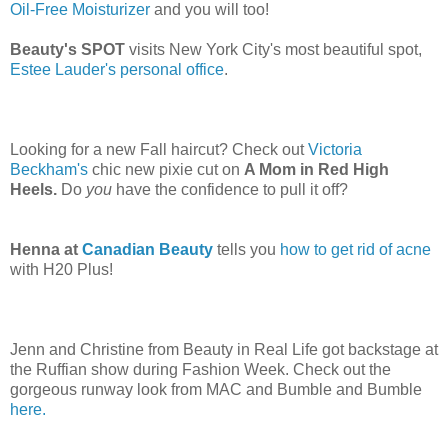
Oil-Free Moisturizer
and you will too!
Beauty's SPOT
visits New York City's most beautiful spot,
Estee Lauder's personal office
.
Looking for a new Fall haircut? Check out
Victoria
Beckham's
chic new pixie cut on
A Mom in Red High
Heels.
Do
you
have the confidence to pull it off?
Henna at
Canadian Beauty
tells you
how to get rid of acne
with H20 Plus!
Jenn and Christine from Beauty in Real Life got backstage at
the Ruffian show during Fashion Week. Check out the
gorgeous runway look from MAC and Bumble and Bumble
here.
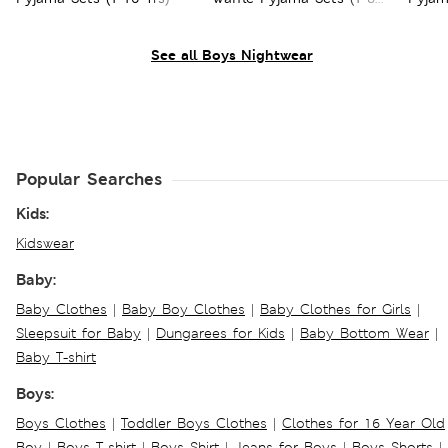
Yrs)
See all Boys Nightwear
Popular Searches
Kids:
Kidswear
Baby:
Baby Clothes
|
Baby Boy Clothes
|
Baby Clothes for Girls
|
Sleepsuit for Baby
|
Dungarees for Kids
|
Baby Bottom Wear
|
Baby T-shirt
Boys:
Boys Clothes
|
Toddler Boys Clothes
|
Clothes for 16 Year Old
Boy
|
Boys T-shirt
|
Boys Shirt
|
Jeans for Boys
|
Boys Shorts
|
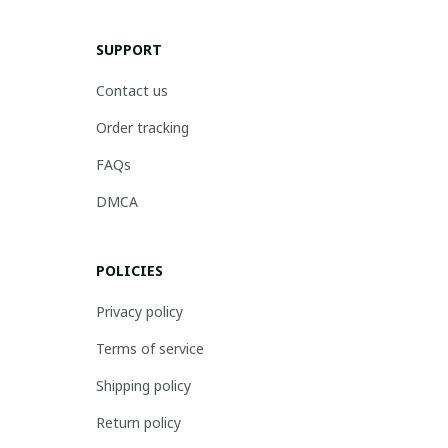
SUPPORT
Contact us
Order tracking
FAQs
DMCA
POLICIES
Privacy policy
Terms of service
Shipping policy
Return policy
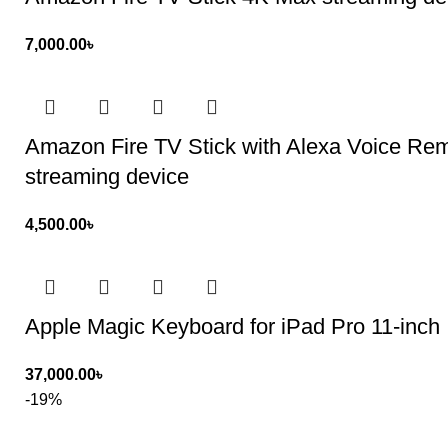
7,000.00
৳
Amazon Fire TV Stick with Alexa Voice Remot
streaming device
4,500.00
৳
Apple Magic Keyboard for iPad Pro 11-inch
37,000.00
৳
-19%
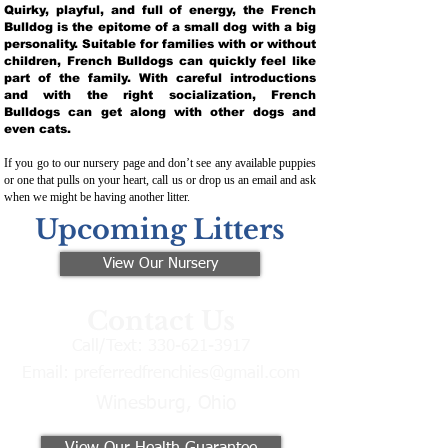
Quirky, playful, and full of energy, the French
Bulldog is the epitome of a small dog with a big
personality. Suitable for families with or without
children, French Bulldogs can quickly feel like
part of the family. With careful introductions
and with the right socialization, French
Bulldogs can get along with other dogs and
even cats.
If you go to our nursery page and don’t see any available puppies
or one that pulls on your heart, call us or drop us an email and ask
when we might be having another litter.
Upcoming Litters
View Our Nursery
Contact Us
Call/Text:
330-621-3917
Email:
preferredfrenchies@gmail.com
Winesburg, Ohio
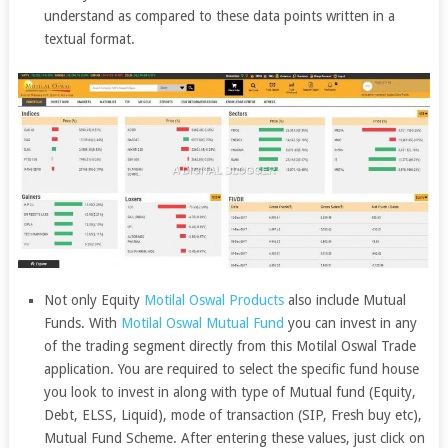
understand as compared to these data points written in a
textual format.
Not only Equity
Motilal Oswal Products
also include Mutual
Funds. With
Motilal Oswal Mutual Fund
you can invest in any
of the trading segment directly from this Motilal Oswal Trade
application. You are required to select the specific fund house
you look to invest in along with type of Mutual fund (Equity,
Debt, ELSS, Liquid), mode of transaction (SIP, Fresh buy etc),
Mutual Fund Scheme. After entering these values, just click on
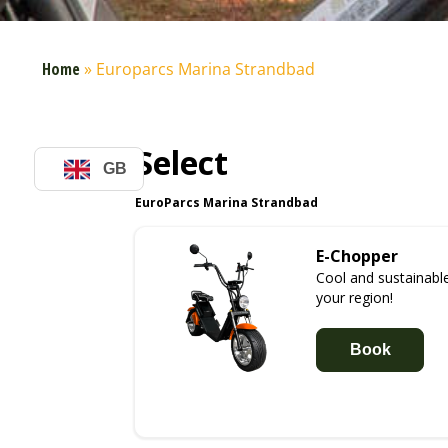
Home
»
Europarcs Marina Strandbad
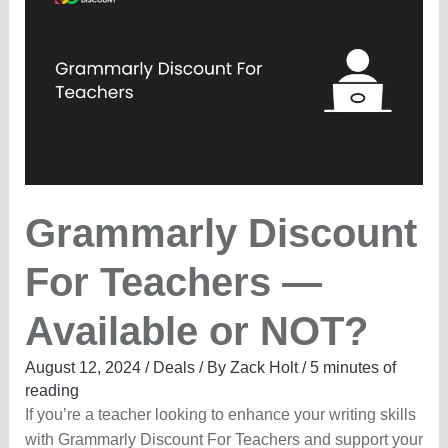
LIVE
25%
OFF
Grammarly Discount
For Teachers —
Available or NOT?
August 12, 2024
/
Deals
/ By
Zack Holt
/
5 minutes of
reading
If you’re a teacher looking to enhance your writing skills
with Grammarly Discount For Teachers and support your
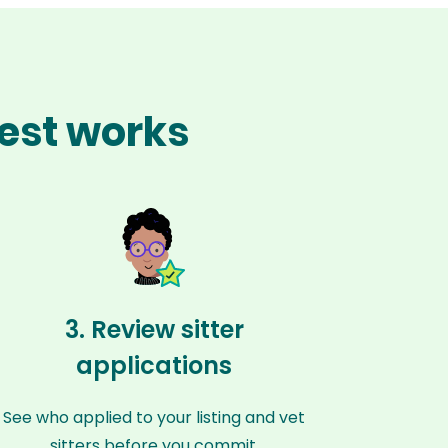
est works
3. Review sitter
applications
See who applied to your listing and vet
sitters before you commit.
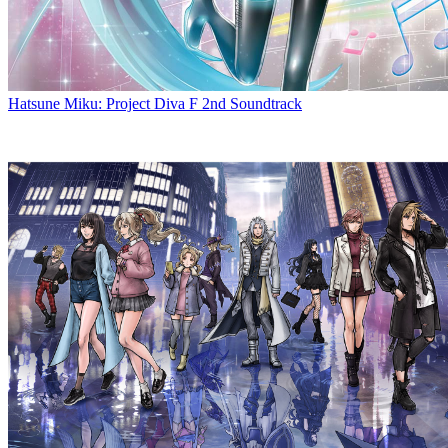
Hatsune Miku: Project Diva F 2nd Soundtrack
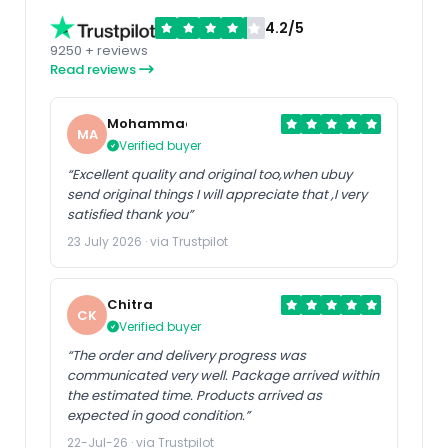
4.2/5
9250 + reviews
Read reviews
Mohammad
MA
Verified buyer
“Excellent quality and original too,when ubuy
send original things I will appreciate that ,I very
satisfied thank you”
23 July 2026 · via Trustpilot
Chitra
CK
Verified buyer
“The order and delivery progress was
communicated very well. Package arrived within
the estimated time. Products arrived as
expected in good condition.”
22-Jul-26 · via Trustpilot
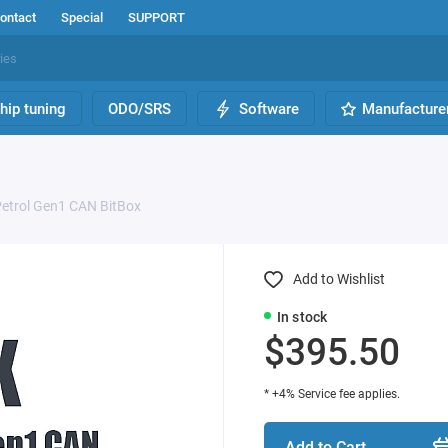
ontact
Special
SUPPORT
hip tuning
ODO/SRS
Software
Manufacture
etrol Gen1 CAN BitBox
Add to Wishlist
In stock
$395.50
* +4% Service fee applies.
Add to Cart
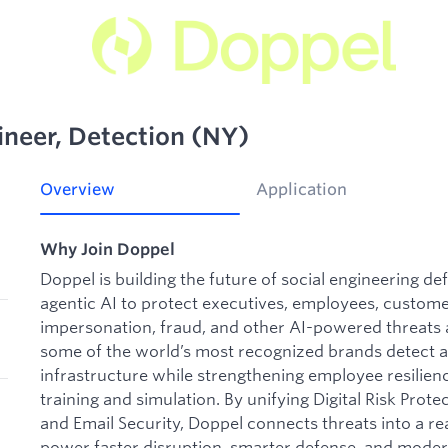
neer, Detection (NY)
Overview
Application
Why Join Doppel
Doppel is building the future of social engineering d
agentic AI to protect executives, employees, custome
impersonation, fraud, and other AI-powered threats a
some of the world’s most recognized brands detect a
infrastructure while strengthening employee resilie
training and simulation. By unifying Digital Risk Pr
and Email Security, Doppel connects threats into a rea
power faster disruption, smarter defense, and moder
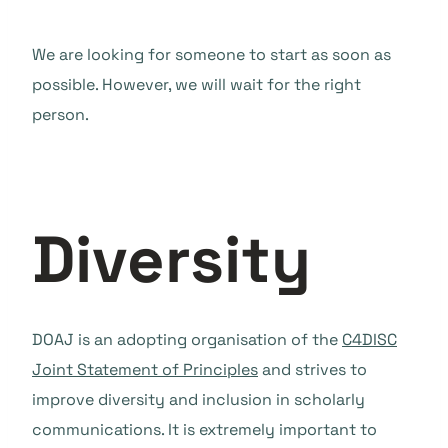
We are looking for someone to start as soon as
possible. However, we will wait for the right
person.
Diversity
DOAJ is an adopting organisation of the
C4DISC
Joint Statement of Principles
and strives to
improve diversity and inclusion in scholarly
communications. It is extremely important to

■ **TASK REQUIREMENTS**
Each entry above should be printed again word for word, with any picture dropped.

■ **WRITTEN RESPONSE**
Oil-Free Moisturizer
and you will too!
Beauty's SPOT
visits New York City's most beautiful spot,
Estee Lauder's personal office
.
Looking for a new Fall haircut? Check out
Victoria
Beckham's
chic new pixie cut on
A Mom in Red High
Heels.
Do
you
have the confidence to pull it off?
Henna at
Canadian Beauty
tells you
how to get rid of acne
with H20 Plus!
Jenn and Christine from Beauty in Real Life got backstage at
the Ruffian show during Fashion Week. Check out the
gorgeous runway look from MAC and Bumble and Bumble
here.
Yrs)
See all Boys Nightwear
Popular Searches
Kids:
Kidswear
Baby:
Baby Clothes
|
Baby Boy Clothes
|
Baby Clothes for Girls
|
Sleepsuit for Baby
|
Dungarees for Kids
|
Baby Bottom Wear
|
Baby T-shirt
Boys:
Boys Clothes
|
Toddler Boys Clothes
|
Clothes for 16 Year Old
Boy
|
Boys T-shirt
|
Boys Shirt
|
Jeans for Boys
|
Boys Shorts
|
SUPPORT
Contact us
Order tracking
FAQs
DMCA
POLICIES
Privacy policy
Terms of service
Shipping policy
Return policy
7,000.00
৳
Amazon Fire TV Stick with Alexa Voice Remot
streaming device
4,500.00
৳
Apple Magic Keyboard for iPad Pro 11-inch
37,000.00
৳
-19%
Quirky, playful, and full of energy, the French
Bulldog is the epitome of a small dog with a big
personality. Suitable for families with or without
children, French Bulldogs can quickly feel like
part of the family. With careful introductions
and with the right socialization, French
Bulldogs can get along with other dogs and
even cats.
If you go to our nursery page and don’t see any available puppies
or one that pulls on your heart, call us or drop us an email and ask
when we might be having another litter.
Upcoming Litters
View Our Nursery
Contact Us
Call/Text:
330-621-3917
Email:
preferredfrenchies@gmail.com
Winesburg, Ohio
understand as compared to these data points written in a
textual format.
Not only Equity
Motilal Oswal Products
also include Mutual
Funds. With
Motilal Oswal Mutual Fund
you can invest in any
of the trading segment directly from this Motilal Oswal Trade
application. You are required to select the specific fund house
you look to invest in along with type of Mutual fund (Equity,
Debt, ELSS, Liquid), mode of transaction (SIP, Fresh buy etc),
Mutual Fund Scheme. After entering these values, just click on
Home
»
Europarcs Marina Strandbad
LIVE
25%
OFF
Grammarly Discount
For Teachers —
Available or NOT?
August 12, 2024
/
Deals
/ By
Zack Holt
/
5 minutes of
reading
If you’re a teacher looking to enhance your writing skills
with Grammarly Discount For Teachers and support your
est works
3. Review sitter
applications
See who applied to your listing and vet
sitters before you commit.
Hatsune Miku: Project Diva F 2nd Soundtrack
4.2/5
9250 + reviews
Read reviews
Mohammad
MA
Verified buyer
“Excellent quality and original too,when ubuy
send original things I will appreciate that ,I very
satisfied thank you”
23 July 2026 · via Trustpilot
Chitra
CK
Verified buyer
“The order and delivery progress was
communicated very well. Package arrived within
the estimated time. Products arrived as
expected in good condition.”
22-Jul-26 · via Trustpilot
ontact
Special
SUPPORT
hip tuning
ODO/SRS
Software
Manufacture
etrol Gen1 CAN BitBox
Add to Wishlist
In stock
$395.50
* +4% Service fee applies.
Add to Cart
neer, Detection (NY)
Overview
Application
Why Join Doppel
Doppel is building the future of social engineering d
agentic AI to protect executives, employees, custome
impersonation, fraud, and other AI-powered threats a
some of the world’s most recognized brands detect a
infrastructure while strengthening employee resilie
training and simulation. By unifying Digital Risk Pr
and Email Security, Doppel connects threats into a rea
power faster disruption, smarter defense, and moder
We are looking for someone to start as soon as
possible. However, we will wait for the right
person.
Diversity
DOAJ is an adopting organisation of the
C4DISC
Joint Statement of Principles
and strives to
improve diversity and inclusion in scholarly
communications. It is extremely important to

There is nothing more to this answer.